E poi, Milva, la Pantera di Goro, era proprio li, accanto a me come una scolara che, a differenza di Gigi, era precisa in ogni movimento, senza mai trascurare un dettaglio, sul quale lavoravamo ore e ore come se fossimo completamente estranei alla realtà dello studio televisivo del Teatro tenda che Milva riusciva sempre a far tacere, a fermare completamente, e trasformare in “Teatro”. Il dettaglio di un dito, di una mano posta poco più in basso o in alto, per Milva era fondamentale perché sapeva bene che nello spazio, anche se apparentemente vuoto, c’è la forma del successo, dell’emozione, dalla quale scaturisce quel rapporto cinestetico che è il magnetismo e la magia del rapporto tra pubblico e palcoscenico, tra singolo spettatore e artista.

Milva ha nobilitato la televisione conferendo ad essa quello charme che non sempre riesce ad esprimere se non in rarissimi casi come, di certo, questa edizione del Festival di Sanremo che ha visto direttore artistico Claudio Baglioni che, non a caso, ha accolto l’idea di insignire dell’ambito riconoscimento alla carriera Milva.

Va detto che tranne in alcune realtà che rappresentano l’Arte del Teatro ai massimi livelli, la volgarità, l’ignoranza e la prepotenza di certa politica, ha completamente distrutto molti Teatri italiani che, dovendo obbedire al barbaro invasore, ha in parte perso anche la memoria della grande tradizione culturale che ha reso grande l’Italia e la cultura italiana nel mondo.

Il paesanismo ha preso il posto dell’arte espressa ai massimi livelli.

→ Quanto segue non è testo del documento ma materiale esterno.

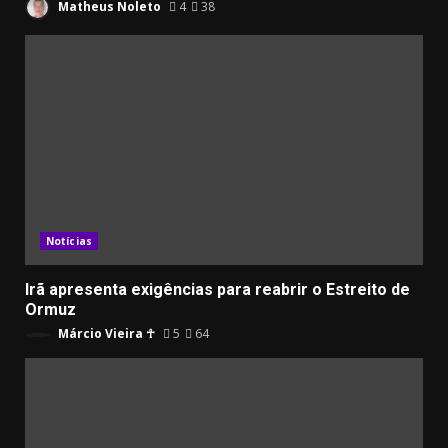
Matheus Noleto
4
38
Notícias
Irã apresenta exigências para reabrir o Estreito de
Ormuz
Márcio Vieira ☥
5
64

Il dramma peggiore, inoltre, è che quando muore il Teatro, muore anche la Cultura e con essa la ragione che ci distingue dalle bestie. Milva, tra i suoi grandi insegnamenti, è riuscita a trasmettermi la sacralità della vita che a volte, è vero, bisogna vedere rappresentata per essere compresa e amata. Osservandola da vicino per mesi e mesi posso concludere che nessuno mai, come Fernando Pessoa, è riuscito a rappresentare la magia in così poche parole che a lei dedico: “Dio volle, l’Uomo sogna, l’Opera nasce”. Prima o poi, il Teatro si farà ventre di nuove nascite e nuove grandi esperienze.